Reproduce every line of the entries below, character for character, with nothing added or left out.

○ ○ ○ ○ ○

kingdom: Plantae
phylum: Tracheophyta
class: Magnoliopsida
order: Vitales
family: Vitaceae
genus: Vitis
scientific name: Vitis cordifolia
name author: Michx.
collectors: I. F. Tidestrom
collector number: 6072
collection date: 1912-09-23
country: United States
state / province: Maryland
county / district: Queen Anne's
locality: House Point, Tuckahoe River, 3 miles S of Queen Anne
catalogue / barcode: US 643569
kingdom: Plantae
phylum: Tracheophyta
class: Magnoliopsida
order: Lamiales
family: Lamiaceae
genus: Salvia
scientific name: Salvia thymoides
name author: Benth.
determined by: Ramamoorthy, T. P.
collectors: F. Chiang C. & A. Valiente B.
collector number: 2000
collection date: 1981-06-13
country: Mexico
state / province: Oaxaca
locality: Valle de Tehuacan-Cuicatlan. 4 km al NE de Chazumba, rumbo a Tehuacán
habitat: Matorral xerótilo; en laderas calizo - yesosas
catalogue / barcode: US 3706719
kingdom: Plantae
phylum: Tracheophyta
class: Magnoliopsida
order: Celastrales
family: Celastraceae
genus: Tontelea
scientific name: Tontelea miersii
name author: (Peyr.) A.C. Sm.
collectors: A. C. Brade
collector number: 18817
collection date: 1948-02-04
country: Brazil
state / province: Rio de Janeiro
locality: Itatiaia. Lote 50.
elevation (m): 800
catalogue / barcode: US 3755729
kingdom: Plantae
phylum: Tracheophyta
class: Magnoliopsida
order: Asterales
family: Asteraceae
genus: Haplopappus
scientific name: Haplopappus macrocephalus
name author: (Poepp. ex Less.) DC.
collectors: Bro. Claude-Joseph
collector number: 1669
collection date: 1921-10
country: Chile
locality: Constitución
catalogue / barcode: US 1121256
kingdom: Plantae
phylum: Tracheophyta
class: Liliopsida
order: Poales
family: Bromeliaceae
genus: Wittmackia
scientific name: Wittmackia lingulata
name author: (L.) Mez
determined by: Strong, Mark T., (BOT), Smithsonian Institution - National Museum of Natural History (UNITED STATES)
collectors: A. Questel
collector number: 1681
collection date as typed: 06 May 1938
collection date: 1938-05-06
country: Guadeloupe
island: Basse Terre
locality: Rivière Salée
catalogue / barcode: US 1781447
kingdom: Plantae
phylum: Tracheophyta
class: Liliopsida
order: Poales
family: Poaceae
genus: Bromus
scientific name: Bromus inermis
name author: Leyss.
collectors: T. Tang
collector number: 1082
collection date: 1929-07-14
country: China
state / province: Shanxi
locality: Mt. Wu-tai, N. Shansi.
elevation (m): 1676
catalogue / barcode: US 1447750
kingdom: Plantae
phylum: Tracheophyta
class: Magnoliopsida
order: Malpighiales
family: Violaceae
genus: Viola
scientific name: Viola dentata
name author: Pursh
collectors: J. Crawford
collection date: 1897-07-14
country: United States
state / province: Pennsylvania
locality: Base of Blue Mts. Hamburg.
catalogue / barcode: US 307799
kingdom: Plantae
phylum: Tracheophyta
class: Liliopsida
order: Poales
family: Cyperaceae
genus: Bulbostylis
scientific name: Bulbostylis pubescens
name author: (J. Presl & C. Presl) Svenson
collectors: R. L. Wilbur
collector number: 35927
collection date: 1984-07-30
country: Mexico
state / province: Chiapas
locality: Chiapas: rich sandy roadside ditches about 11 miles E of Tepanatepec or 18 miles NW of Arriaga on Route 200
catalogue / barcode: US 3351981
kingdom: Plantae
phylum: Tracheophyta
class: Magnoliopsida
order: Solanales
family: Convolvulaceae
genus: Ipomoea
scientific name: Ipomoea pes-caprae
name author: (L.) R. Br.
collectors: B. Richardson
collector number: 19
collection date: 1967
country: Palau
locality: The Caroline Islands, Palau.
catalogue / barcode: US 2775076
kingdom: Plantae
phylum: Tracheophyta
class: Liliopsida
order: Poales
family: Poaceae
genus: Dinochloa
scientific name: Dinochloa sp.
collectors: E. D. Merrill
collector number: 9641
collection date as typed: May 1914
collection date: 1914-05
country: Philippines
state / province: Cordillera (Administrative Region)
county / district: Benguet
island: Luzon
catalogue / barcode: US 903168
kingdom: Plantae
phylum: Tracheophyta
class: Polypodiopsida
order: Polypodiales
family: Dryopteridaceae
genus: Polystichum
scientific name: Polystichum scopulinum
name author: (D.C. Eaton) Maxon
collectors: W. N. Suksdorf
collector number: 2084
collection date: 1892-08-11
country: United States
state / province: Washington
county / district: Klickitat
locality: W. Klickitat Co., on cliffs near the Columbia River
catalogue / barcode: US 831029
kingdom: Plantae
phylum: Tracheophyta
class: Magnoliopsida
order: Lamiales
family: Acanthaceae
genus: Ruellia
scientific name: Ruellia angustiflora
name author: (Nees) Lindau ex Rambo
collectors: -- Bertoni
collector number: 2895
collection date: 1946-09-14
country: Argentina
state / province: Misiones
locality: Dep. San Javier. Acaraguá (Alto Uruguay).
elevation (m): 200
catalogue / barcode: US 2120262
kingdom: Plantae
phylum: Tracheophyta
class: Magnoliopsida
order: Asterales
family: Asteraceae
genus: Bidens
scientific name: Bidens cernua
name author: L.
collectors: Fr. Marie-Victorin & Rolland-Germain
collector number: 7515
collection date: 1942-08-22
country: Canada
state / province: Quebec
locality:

○ ○ ○ ○ ○

> **SOLUTION TO THIS TASK**
kingdom: Plantae
phylum: Tracheophyta
class: Magnoliopsida
order: Vitales
family: Vitaceae
genus: Vitis
scientific name: Vitis cordifolia
name author: Michx.
collectors: I. F. Tidestrom
collector number: 6072
collection date: 1912-09-23
country: United States
state / province: Maryland
county / district: Queen Anne's
locality: House Point, Tuckahoe River, 3 miles S of Queen Anne
catalogue / barcode: US 643569
kingdom: Plantae
phylum: Tracheophyta
class: Magnoliopsida
order: Lamiales
family: Lamiaceae
genus: Salvia
scientific name: Salvia thymoides
name author: Benth.
determined by: Ramamoorthy, T. P.
collectors: F. Chiang C. & A. Valiente B.
collector number: 2000
collection date: 1981-06-13
country: Mexico
state / province: Oaxaca
locality: Valle de Tehuacan-Cuicatlan. 4 km al NE de Chazumba, rumbo a Tehuacán
habitat: Matorral xerótilo; en laderas calizo - yesosas
catalogue / barcode: US 3706719
kingdom: Plantae
phylum: Tracheophyta
class: Magnoliopsida
order: Celastrales
family: Celastraceae
genus: Tontelea
scientific name: Tontelea miersii
name author: (Peyr.) A.C. Sm.
collectors: A. C. Brade
collector number: 18817
collection date: 1948-02-04
country: Brazil
state / province: Rio de Janeiro
locality: Itatiaia. Lote 50.
elevation (m): 800
catalogue / barcode: US 3755729
kingdom: Plantae
phylum: Tracheophyta
class: Magnoliopsida
order: Asterales
family: Asteraceae
genus: Haplopappus
scientific name: Haplopappus macrocephalus
name author: (Poepp. ex Less.) DC.
collectors: Bro. Claude-Joseph
collector number: 1669
collection date: 1921-10
country: Chile
locality: Constitución
catalogue / barcode: US 1121256
kingdom: Plantae
phylum: Tracheophyta
class: Liliopsida
order: Poales
family: Bromeliaceae
genus: Wittmackia
scientific name: Wittmackia lingulata
name author: (L.) Mez
determined by: Strong, Mark T., (BOT), Smithsonian Institution - National Museum of Natural History (UNITED STATES)
collectors: A. Questel
collector number: 1681
collection date as typed: 06 May 1938
collection date: 1938-05-06
country: Guadeloupe
island: Basse Terre
locality: Rivière Salée
catalogue / barcode: US 1781447
kingdom: Plantae
phylum: Tracheophyta
class: Liliopsida
order: Poales
family: Poaceae
genus: Bromus
scientific name: Bromus inermis
name author: Leyss.
collectors: T. Tang
collector number: 1082
collection date: 1929-07-14
country: China
state / province: Shanxi
locality: Mt. Wu-tai, N. Shansi.
elevation (m): 1676
catalogue / barcode: US 1447750
kingdom: Plantae
phylum: Tracheophyta
class: Magnoliopsida
order: Malpighiales
family: Violaceae
genus: Viola
scientific name: Viola dentata
name author: Pursh
collectors: J. Crawford
collection date: 1897-07-14
country: United States
state / province: Pennsylvania
locality: Base of Blue Mts. Hamburg.
catalogue / barcode: US 307799
kingdom: Plantae
phylum: Tracheophyta
class: Liliopsida
order: Poales
family: Cyperaceae
genus: Bulbostylis
scientific name: Bulbostylis pubescens
name author: (J. Presl & C. Presl) Svenson
collectors: R. L. Wilbur
collector number: 35927
collection date: 1984-07-30
country: Mexico
state / province: Chiapas
locality: Chiapas: rich sandy roadside ditches about 11 miles E of Tepanatepec or 18 miles NW of Arriaga on Route 200
catalogue / barcode: US 3351981
kingdom: Plantae
phylum: Tracheophyta
class: Magnoliopsida
order: Solanales
family: Convolvulaceae
genus: Ipomoea
scientific name: Ipomoea pes-caprae
name author: (L.) R. Br.
collectors: B. Richardson
collector number: 19
collection date: 1967
country: Palau
locality: The Caroline Islands, Palau.
catalogue / barcode: US 2775076
kingdom: Plantae
phylum: Tracheophyta
class: Liliopsida
order: Poales
family: Poaceae
genus: Dinochloa
scientific name: Dinochloa sp.
collectors: E. D. Merrill
collector number: 9641
collection date as typed: May 1914
collection date: 1914-05
country: Philippines
state / province: Cordillera (Administrative Region)
county / district: Benguet
island: Luzon
catalogue / barcode: US 903168
kingdom: Plantae
phylum: Tracheophyta
class: Polypodiopsida
order: Polypodiales
family: Dryopteridaceae
genus: Polystichum
scientific name: Polystichum scopulinum
name author: (D.C. Eaton) Maxon
collectors: W. N. Suksdorf
collector number: 2084
collection date: 1892-08-11
country: United States
state / province: Washington
county / district: Klickitat
locality: W. Klickitat Co., on cliffs near the Columbia River
catalogue / barcode: US 831029
kingdom: Plantae
phylum: Tracheophyta
class: Magnoliopsida
order: Lamiales
family: Acanthaceae
genus: Ruellia
scientific name: Ruellia angustiflora
name author: (Nees) Lindau ex Rambo
collectors: -- Bertoni
collector number: 2895
collection date: 1946-09-14
country: Argentina
state / province: Misiones
locality: Dep. San Javier. Acaraguá (Alto Uruguay).
elevation (m): 200
catalogue / barcode: US 2120262
kingdom: Plantae
phylum: Tracheophyta
class: Magnoliopsida
order: Asterales
family: Asteraceae
genus: Bidens
scientific name: Bidens cernua
name author: L.
collectors: Fr. Marie-Victorin & Rolland-Germain
collector number: 7515
collection date: 1942-08-22
country: Canada
state / province: Quebec
locality:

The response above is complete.